Nasty little virus

[Regs]

My friend has AOL online and a dial up connection. He does not know how to perform proper maintenance. He let his subscription to Norton Anti Virus expire so now his computer is infested with spyware and virus's.

This virus is a little tricky. It designates the dial-up connection to 555-5555 so it can't connect to the internet and it will also not let me simply change the number through the control panel; properties on that connection has been disabled. I booted into safe mode where only the Network adapter is shown and not the dial-up connection.

So I can't run a updated virus scanner nor can I change the properties of the dial up connection in either safe mode or normal mode. I haven't tried deleting the connection all together yet, but I wonder if that's possible. I haven't used dial up in years, even more so AOL. So I'm kind of stumped in resolving this. Hopefully this description rings a bell to some one so they could point me in the right direction.

 

[n0cmonkey]

Format, reinstall.

 

[Regs]

Originally posted by: n0cmonkey
Format, reinstall.

That has crossed my mind. It would be a simple decision if it was my computer, however I'm trying to figure out something less drastic for my friend.

 

[n0cmonkey]

Nuke them from orbit (format), it's the only way to be sure.

 

[mechBgon]

*you have... malware!* :music:

I would nuke them from orbit too but if you can't do that... does your friend have any way to reach the Internet to download stuff? Or is he local, so that you can download stuff and go over there with it, or take his drive out, put it in your computer as a secondary drive, and scan it there?

 

[mechBgon]

Well, I gotta go to bed but here are some ideas. From your first post, it sounded as if your pal was local. You might have him go buy Norton Antivirus 2005, and you download the daily Intelligent Updater for him, to give it up-to-date definitions without going online. Disable System Restore so there's nowhere to hide, then start up in Safe Mode and do an exhaustive scan using maximum heuristics, scanning within compressed files, the works. Like this. In the Threat Categories, make sure it's got all the extras enabled (I think it does by default).

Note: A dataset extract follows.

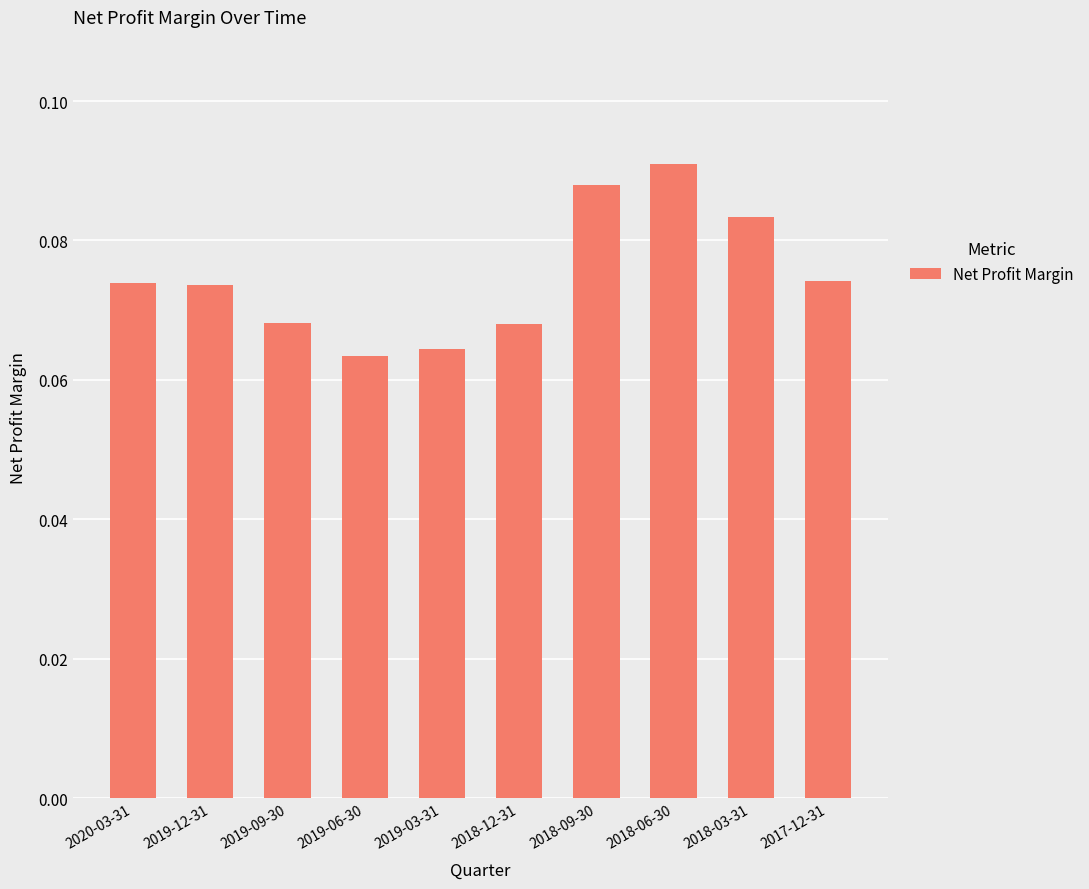

Count the values in the range 0 to 1.

10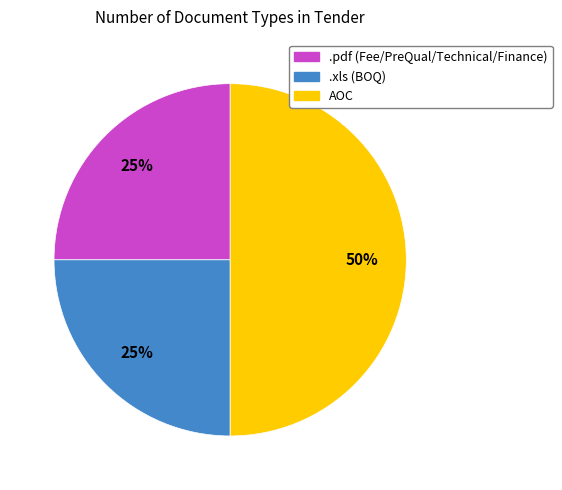

Is .pdf (Fee/PreQual/Technical/Finance) the majority of the pie?

No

You can also take along the Spybot Search & Destroy installer and its offline updater, and ditto for Ad-Aware SE Personal. Again, I'd run the scans in Safe Mode after disabling System Restore.

 

[Regs]

Originally posted by: mechBgon
*you have... malware!* :music:

I would nuke them from orbit too but if you can't do that... does your friend have any way to reach the Internet to download stuff? Or is he local, so that you can download stuff and go over there with it, or take his drive out, put it in your computer as a secondary drive, and scan it there?

Yes he is local. Im actually afraid to stick his hard drive anywhere near my PC at the moment. So I can use the link you gave me to update the engine and copy it to a disc? I wondered about this before, because I always thought once you installed nortan your only way to update it was via the net while it was installed on the computer.

Edit - BTW- Thanks Mech! I smell those SCSI's burning up again.

 

[Twista]

burn a updated copy of AVG to a cd and install on his computer and hopefully datll help

 

[Regs]

Originally posted by: Twista
burn a updated copy of AVG to a cd and install on his computer and hopefully datll help

How can you update it without it being all ready extracted outside its excutables? I never used AVG before.

 

[n0cmonkey]

Norton utilities has a nice bootable setup, maybe their antivirus has a similar feature...

 

[redbeard1]

You can download Antivir and burn it to a cd and install it on his system while it it in safe mode. This will make a dent in the spyware trojans and viruses on his system and possibly let him make a connection. The file you download contains the latest definitions already.

 

[crobusa]

Is there a way to use Norton's Boot from CD with the updates?
Never figured out how to do that.

 

[Philippine Mango]

Chase the Virus down in the registry, I had a virus that was very tricky in a way. Every time I would enter the registry it would delete Regedit.exe So I copied it many times and knew my time limit so I would race agianst the clock and ended up removing the virus! Took me about 20 times to open regedit before I could fully remove it from the registry.

 

[gwag]

download stinger.exe from macafee burn it, usb drive it, dump it on a camera what ever. then run it on the system see if it fixes it?